FIG. 1 is a cross-sectional view showing the main parts of a first embodiment of the thermal head of the first invention, FIG. 2 is a cross-sectional view for explaining the manufacturing method of the thermal head of the first embodiment, and FIG. 1 is a cross-sectional view showing the main part of the second embodiment of the thermal head of the invention;
6 to 6 are cross-sectional views for explaining the manufacturing method of the thermal head of the second embodiment, FIG. 7 is a cross-sectional view showing the main parts of the third embodiment of the thermal head of the first invention, and FIG. 9 is a cross-sectional view for explaining a method of manufacturing a thermal head according to the third embodiment, and FIG. 10 is a cross-sectional view showing essential parts of a conventional thermal head. 4... Resistance heating element layer, 4a... Heat generating portion, 10...
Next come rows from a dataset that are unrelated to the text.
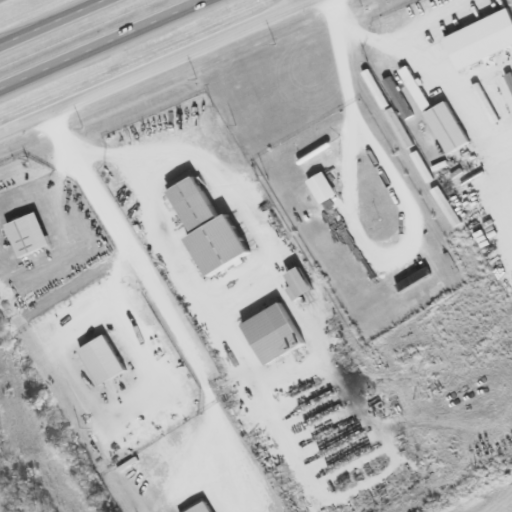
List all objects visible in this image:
road: (56, 24)
building: (484, 36)
building: (483, 39)
road: (108, 47)
road: (160, 69)
road: (440, 69)
building: (417, 88)
building: (501, 98)
building: (489, 108)
building: (451, 127)
building: (327, 184)
building: (324, 187)
building: (214, 222)
road: (352, 224)
building: (212, 227)
building: (32, 231)
building: (32, 234)
building: (304, 281)
building: (296, 293)
road: (155, 297)
road: (228, 299)
building: (279, 327)
building: (277, 334)
building: (108, 355)
building: (107, 359)
road: (135, 397)
crop: (497, 502)
building: (204, 507)
building: (206, 508)
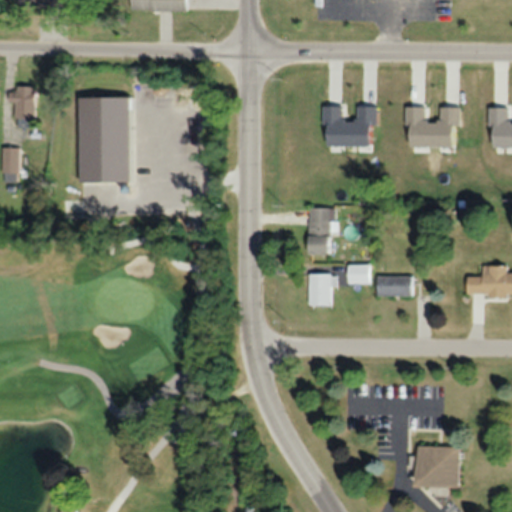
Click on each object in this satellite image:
building: (48, 2)
building: (156, 4)
road: (123, 45)
road: (379, 49)
building: (23, 100)
building: (106, 125)
building: (10, 163)
building: (319, 229)
road: (252, 263)
building: (357, 272)
building: (489, 281)
building: (393, 284)
building: (319, 288)
park: (126, 301)
road: (383, 349)
park: (118, 365)
road: (163, 434)
building: (421, 457)
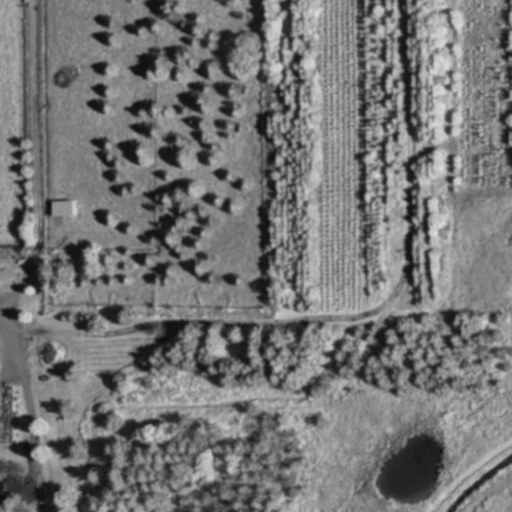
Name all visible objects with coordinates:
building: (63, 207)
road: (28, 409)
- Dot part protective layer, 11... first dot part protective layer,
12...Second dot part protective layer, A...Heating dot part.

Claims (10)

[Claims] (1) A thermal head that generates heat by passing an electric current through a resistive heating element layer, characterized in that a dot protection layer made of a product obtained by chemical vapor deposition is provided on the heating portion of the resistive heating element layer. thermal head. (2) The thermal head according to claim 1, wherein the portion where the dot portion protective layer is provided is made to protrude more than the surrounding portion. (3) The thermal head according to claim 1, wherein the dot portion protective layer is made of diamond or diamond-like carbon. (4) The thermal head according to claim 1, wherein the dot portion protective layer is formed of a plurality of layers. (5) The thermal head according to claim 4, wherein the dot portion protective layer is formed of a plurality of layers, the outermost layer of which is formed of diamond or diamond-like carbon. (6) When manufacturing a thermal head that generates heat by passing an electric current through the resistance heating element layer, a dot protection layer is formed on the heat generating part by chemical vapor deposition while passing an electric current through the resistance heating element layer to generate heat. A method for manufacturing a thermal head characterized by: (7) The thermal device according to claim 6, characterized in that the dot protection layer is formed on the heat generating portion by chemical vapor deposition while a current is intermittently passed through the resistance heating layer to generate heat. Head manufacturing method. (8) The method for manufacturing a thermal head according to claim 6, wherein the dot portion protective layer formed is made of diamond or diamond-like carbon. (9) A method for manufacturing a thermal head according to claim 8, characterized in that a mixed gas of hydrocarbon and hydrogen is used as the raw material gas. (10) The method for manufacturing a thermal head according to claim 9, wherein the hydrocarbon is methane.